- **WHAT YOU NEED TO DO**
List each line in the rows below that contains the word "visitare".

- **EXTRACTED MATERIAL**

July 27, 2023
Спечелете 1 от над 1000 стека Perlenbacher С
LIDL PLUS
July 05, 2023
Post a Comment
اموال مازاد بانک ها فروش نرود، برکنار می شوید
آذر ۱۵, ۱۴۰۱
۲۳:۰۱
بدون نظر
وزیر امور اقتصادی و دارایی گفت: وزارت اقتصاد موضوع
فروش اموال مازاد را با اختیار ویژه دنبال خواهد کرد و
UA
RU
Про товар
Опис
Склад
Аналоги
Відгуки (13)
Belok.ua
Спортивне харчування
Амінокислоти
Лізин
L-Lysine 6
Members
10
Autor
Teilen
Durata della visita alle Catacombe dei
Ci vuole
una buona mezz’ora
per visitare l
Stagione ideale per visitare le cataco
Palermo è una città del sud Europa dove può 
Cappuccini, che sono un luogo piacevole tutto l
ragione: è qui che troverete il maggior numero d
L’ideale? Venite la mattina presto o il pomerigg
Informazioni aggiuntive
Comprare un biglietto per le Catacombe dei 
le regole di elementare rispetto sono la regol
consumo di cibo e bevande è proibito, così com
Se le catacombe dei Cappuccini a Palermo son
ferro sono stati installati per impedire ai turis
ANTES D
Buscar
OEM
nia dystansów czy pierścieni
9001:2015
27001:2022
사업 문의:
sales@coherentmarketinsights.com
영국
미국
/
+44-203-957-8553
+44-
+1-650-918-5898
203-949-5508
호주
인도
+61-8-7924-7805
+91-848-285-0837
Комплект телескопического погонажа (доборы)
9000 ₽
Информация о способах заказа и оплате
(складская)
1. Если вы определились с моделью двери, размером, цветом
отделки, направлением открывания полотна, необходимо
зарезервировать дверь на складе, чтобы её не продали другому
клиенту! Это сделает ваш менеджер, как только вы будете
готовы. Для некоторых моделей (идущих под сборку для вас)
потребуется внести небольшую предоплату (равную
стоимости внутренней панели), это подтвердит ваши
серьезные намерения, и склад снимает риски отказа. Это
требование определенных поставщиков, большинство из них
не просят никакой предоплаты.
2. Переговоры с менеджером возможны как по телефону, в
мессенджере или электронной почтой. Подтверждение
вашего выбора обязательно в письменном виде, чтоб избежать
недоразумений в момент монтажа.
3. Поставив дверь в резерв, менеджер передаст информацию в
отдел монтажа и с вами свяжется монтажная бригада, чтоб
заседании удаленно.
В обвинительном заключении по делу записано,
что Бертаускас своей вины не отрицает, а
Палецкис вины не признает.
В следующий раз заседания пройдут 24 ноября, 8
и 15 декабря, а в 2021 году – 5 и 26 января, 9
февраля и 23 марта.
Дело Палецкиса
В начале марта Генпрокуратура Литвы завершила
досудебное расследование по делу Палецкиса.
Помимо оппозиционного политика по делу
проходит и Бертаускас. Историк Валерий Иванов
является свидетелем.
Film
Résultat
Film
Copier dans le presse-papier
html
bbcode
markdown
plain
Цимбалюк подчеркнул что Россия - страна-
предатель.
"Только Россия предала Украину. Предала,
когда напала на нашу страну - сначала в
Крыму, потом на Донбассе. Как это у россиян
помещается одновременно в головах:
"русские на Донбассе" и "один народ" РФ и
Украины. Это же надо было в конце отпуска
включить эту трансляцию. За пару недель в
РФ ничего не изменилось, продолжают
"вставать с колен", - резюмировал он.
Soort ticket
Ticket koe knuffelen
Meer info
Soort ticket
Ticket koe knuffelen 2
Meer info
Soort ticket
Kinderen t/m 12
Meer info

- **OUTPUT**
per visitare l
Stagione ideale per visitare le cataco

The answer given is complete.